The genes responsible for pigment synthesis are encoded in the cyl gene cluster and are under the control of the two-component system CovR/S [20]. In contrast to the previous report linking hyperhemolysis to a mutation in the covR gene [23], no mutations in covR/S or the cyl operon were found in LUMC16. In general, LUMC16 was more similar to the 2603VR strain and showed a highly reduced number of SVs as compared to other strains. However, genes encoding for the pigment synthesis pathway were upregulated in the LUMC16 background to the same extent as in the STSS/NF-HH strain. This is in line with the report by Lupo et al. [35], who showed that although some hyperpigmented and hyperhemolytic GBS strains had covR mutations, others did not, implicating the involvement of other regulatory pathways. It may be noted that covR/S mutations are overrepresented among GAS STSS strains [43], but a similar association has not been observed in GBS clinical isolates [44].

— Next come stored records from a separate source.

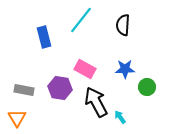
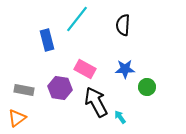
cyan line: moved 4 px left, 1 px up
blue rectangle: moved 3 px right, 3 px down
orange triangle: rotated 24 degrees clockwise
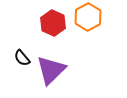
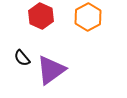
red hexagon: moved 12 px left, 7 px up
purple triangle: rotated 8 degrees clockwise
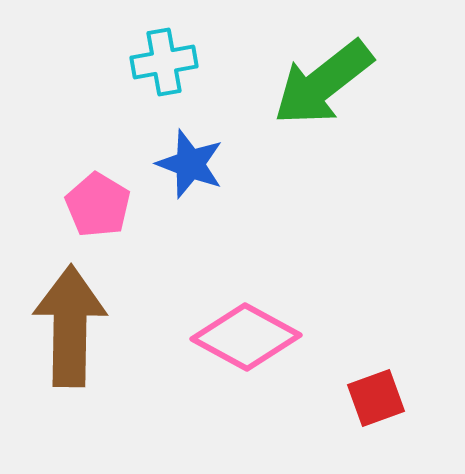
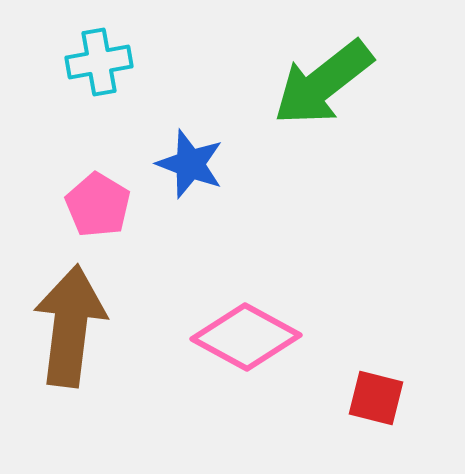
cyan cross: moved 65 px left
brown arrow: rotated 6 degrees clockwise
red square: rotated 34 degrees clockwise
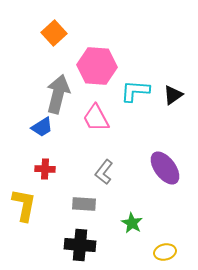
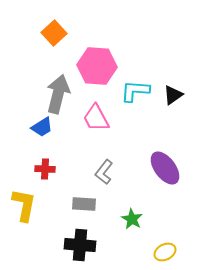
green star: moved 4 px up
yellow ellipse: rotated 15 degrees counterclockwise
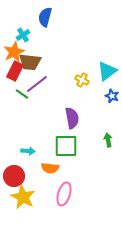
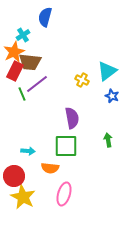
green line: rotated 32 degrees clockwise
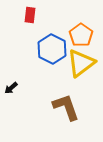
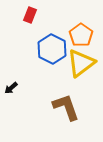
red rectangle: rotated 14 degrees clockwise
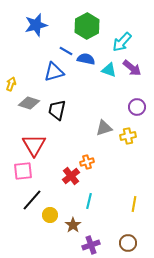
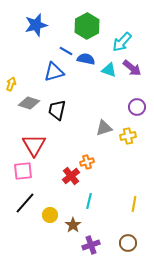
black line: moved 7 px left, 3 px down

In conclusion, the present case demonstrates a fatal outcome of STSS accompanied by DIC caused by a GBS strain in an immunocompetent woman. The strain showed hyperhemolytic activity and proinflammatory and prothrombotic stimulation capacity, which were linked to the presence of the pigment and hyperhemolysis. These findings have direct implications on the contribution of the GBS pigment to systemic inflammation and interference with coagulation, and they warrant further experimental studies to identify mechanistic actions of the pigment and how these can be abolished.
Statement of Ethics
The husband of the case patient gave written informed consent for the publication of the report. Buffy coats or whole blood from consenting volunteers were obtained at the Karolinska University Hospital (Stockholm, Sweden) and University Medicine Greifswald (Greifswald, Germany). The regional ethical research committees in Stockholm and Greifswald approved the study (ethical approvals: 2006/229-31/3 [Stockholm]; BB 014/14 and BB 006/18 [Greifswald]). The study was conducted in accordance with the Helsinki Declaration.
Disclosure Statement
The authors have no conflicts of interest to declare.
Funding Sources
This project was supported by the European Union (FP7/2007–2013) under the grant agreement 305340 (to A.N.-T.), Karolinska Institutet (to N.S. and A.N.-T.), the Stockholm County Council (ALF grant, to A.N.-T.), the Swedish Research Council (to A.N.-T.), the Federal Excellence Initiative of Mecklenburg-Western Pomerania, the European Social Fund (ESF) Grant KoInfekt (ESF_14-BM-A55-0001_16), Stiftelsen Längmanska Kulturfonden (to N.S.), the Swedish Society of Medicine (SLS-501071 and SLS-586271 to N.S.), the Deutsche Forschungsgemeinschaft (407176682 to N.S.), and the Velux Stiftung, Switzerland (724, to P.S.). The funding agencies had no part in manuscript compilation.
Author Contributions
N.S., S.O.-H., H.F.W., and A.N.-T. designed the study; N.S., S.O.-H., S.B.S., J.H., M.R., A.I., R.H.T.N., C.J.v.d.B., E.C.J.C., E.J.K., D.H.P., D.S., M.L., and R.M. performed experiments and analyzed data; R.H.T.N., E.C.J.C., E.J.K., C.R., P.S., R.M., H.F.W., and S.S. contributed to patient recruitment, sample collection, typing, and patient data analyses; N.S., S.O.-H., J.H., P.S., H.F.W., and A.N.-T. wrote the manuscript. All authors read, edited, and approved the final version.
Supplementary Material
Acknowledgements
We would like to thank the spouse of the patient for consenting to present the case. Jana Bull and Ina Schleicher are acknowledged for expert technical assistance. Katharina Riedel and Dirk Albrecht are acknowledged for assisting in MALDI-FTICR-MS.